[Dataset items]
--- START ---
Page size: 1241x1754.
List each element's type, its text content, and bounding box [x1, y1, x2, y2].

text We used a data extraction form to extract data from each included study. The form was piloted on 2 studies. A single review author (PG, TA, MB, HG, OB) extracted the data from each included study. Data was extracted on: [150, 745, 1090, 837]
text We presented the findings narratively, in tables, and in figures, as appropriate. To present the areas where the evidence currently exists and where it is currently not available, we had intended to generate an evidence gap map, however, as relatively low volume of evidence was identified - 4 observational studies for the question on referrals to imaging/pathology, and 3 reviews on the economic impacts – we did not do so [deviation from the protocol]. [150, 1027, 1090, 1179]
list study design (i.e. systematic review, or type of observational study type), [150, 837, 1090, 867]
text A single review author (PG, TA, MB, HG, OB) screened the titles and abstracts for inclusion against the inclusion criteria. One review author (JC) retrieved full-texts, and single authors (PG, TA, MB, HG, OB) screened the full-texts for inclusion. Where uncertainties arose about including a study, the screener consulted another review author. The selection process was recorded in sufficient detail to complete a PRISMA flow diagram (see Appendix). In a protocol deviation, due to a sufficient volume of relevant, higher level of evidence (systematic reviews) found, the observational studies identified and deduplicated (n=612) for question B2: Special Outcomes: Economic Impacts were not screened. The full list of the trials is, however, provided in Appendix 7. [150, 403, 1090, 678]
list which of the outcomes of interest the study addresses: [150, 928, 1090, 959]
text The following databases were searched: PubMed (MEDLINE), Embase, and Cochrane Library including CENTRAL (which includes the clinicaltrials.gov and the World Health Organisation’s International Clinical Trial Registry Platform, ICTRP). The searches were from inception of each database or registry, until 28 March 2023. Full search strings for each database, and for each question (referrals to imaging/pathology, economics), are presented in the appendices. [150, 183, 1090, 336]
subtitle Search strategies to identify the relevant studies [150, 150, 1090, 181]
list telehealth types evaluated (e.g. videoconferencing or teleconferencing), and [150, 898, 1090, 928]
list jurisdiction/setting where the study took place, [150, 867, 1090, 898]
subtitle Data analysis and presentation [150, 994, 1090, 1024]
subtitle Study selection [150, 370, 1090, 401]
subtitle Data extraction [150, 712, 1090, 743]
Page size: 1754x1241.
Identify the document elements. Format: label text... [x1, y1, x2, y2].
--- END ---
Job item = Leaving no line out, return the data above verbatim.

Written reply =
Page size: 1241x1754.
List each element's type, its text content, and bounding box [x1, y1, x2, y2].

text We used a data extraction form to extract data from each included study. The form was piloted on 2 studies. A single review author (PG, TA, MB, HG, OB) extracted the data from each included study. Data was extracted on: [150, 745, 1090, 837]
text We presented the findings narratively, in tables, and in figures, as appropriate. To present the areas where the evidence currently exists and where it is currently not available, we had intended to generate an evidence gap map, however, as relatively low volume of evidence was identified - 4 observational studies for the question on referrals to imaging/pathology, and 3 reviews on the economic impacts – we did not do so [deviation from the protocol]. [150, 1027, 1090, 1179]
list study design (i.e. systematic review, or type of observational study type), [150, 837, 1090, 867]
text A single review author (PG, TA, MB, HG, OB) screened the titles and abstracts for inclusion against the inclusion criteria. One review author (JC) retrieved full-texts, and single authors (PG, TA, MB, HG, OB) screened the full-texts for inclusion. Where uncertainties arose about including a study, the screener consulted another review author. The selection process was recorded in sufficient detail to complete a PRISMA flow diagram (see Appendix). In a protocol deviation, due to a sufficient volume of relevant, higher level of evidence (systematic reviews) found, the observational studies identified and deduplicated (n=612) for question B2: Special Outcomes: Economic Impacts were not screened. The full list of the trials is, however, provided in Appendix 7. [150, 403, 1090, 678]
list which of the outcomes of interest the study addresses: [150, 928, 1090, 959]
text The following databases were searched: PubMed (MEDLINE), Embase, and Cochrane Library including CENTRAL (which includes the clinicaltrials.gov and the World Health Organisation’s International Clinical Trial Registry Platform, ICTRP). The searches were from inception of each database or registry, until 28 March 2023. Full search strings for each database, and for each question (referrals to imaging/pathology, economics), are presented in the appendices. [150, 183, 1090, 336]
subtitle Search strategies to identify the relevant studies [150, 150, 1090, 181]
list telehealth types evaluated (e.g. videoconferencing or teleconferencing), and [150, 898, 1090, 928]
list jurisdiction/setting where the study took place, [150, 867, 1090, 898]
subtitle Data analysis and presentation [150, 994, 1090, 1024]
subtitle Study selection [150, 370, 1090, 401]
subtitle Data extraction [150, 712, 1090, 743]
Page size: 1754x1241.
Identify the document elements. Format: label text... [x1, y1, x2, y2].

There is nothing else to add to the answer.